Analyst · Credit Suisse. Please go ahead.

And Andrew, this is Stan. Just to follow up on [indiscernible] real quick. That is now mechanically complete for both the North and Lateral segment. So I know we're glad to have that behind us, and we expect to have the southern portion complete here later this year. And with respect to your general question around optimization, I guess a couple of things I would point out is, given some of the headwinds we have with respect to the ability to build new critically needed energy infrastructure, the value of pipe in the ground is increasing and increasing exponentially. And one of the things we're going to do is we're going to test the elasticity of the market, and we're likely to see less discounts offered on our existing capacity, less discounts, all things equal, is going to lead to higher revenues. And then the other thing I would leave you with is innovation. We're doing some really neat things in the innovation space around machine learning. We have a tool that we refer to as our autonomous pipeline, which helps us use artificial intelligence machine learning and the like to make sure that we're maximizing the value out of the pipe at any given day.
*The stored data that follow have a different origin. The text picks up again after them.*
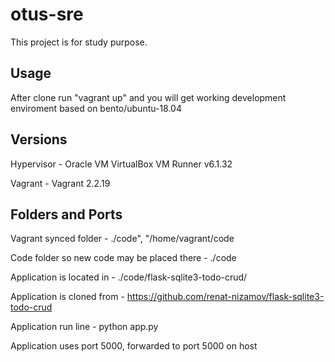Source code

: # otus-sre
This project is for study purpose.

## Usage
After clone run "vagrant up" and you will get working development enviroment based on bento/ubuntu-18.04

## Versions
Hypervisor - Oracle VM VirtualBox VM Runner v6.1.32

Vagrant - Vagrant 2.2.19

## Folders and Ports
Vagrant synced folder - ./code", "/home/vagrant/code

Code folder so new code may be placed there - ./code

Application is located in - ./code/flask-sqlite3-todo-crud/

Application is cloned from - https://github.com/renat-nizamov/flask-sqlite3-todo-crud

Application run line - python app.py

Application uses port 5000, forwarded to port 5000 on host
And so far, that's beginning to pay dividends for us as well.

Operator

Operator

Ladies and gentlemen, this concludes the question-and-answer session. If there are any further questions, please contact Investor Relations at TC Energy. I will now turn the call over to François Poirier. Please go ahead, Mr. Poirier. François Poirier: Thanks very much. I appreciate everyone's time and attention mid to late afternoon on a Friday. Thank you very much for your attendance. Look, our key messages are we continue to be opportunity rich beyond our $25 billion existing program, when you look at LNG export growth, when you look at our RFI program to electrify our own power consumption, you look at pumped hydro storage, you look at hydrogen, you look at CCUS, you look at recoverable maintenance capital, we're very confident in our ability to deploy $5 billion a year in a responsible manner, consistent with our historical risk and return preferences. One of the key things we're learning here is that incumbency is extremely valuable, not only with respect to our existing gas and liquids businesses, but as we contemplate hydrogen production and CO2 transport sequestration, having assets in the ground, regulatory relationships, rights of way, et cetera, is all becoming increasingly valuable. And then the third thing I want to mention is capital discipline is very important. We are going to deleverage at the same time as we grow our business. We talked about long-term debt-to-EBITDA multiple targets of 4.75. Our expectation continues to be that we will achieve that within our five-year planning horizon. So we're bullish on the opportunity set, and we're also bullish on our ability to maintain strong balance sheet so that we can be opportunistic for opportunities in the future. So thanks very much for your time today, everyone.

Operator

Operator

This concludes today's conference call. You may disconnect your lines. Thank you for participating, and have a pleasant day.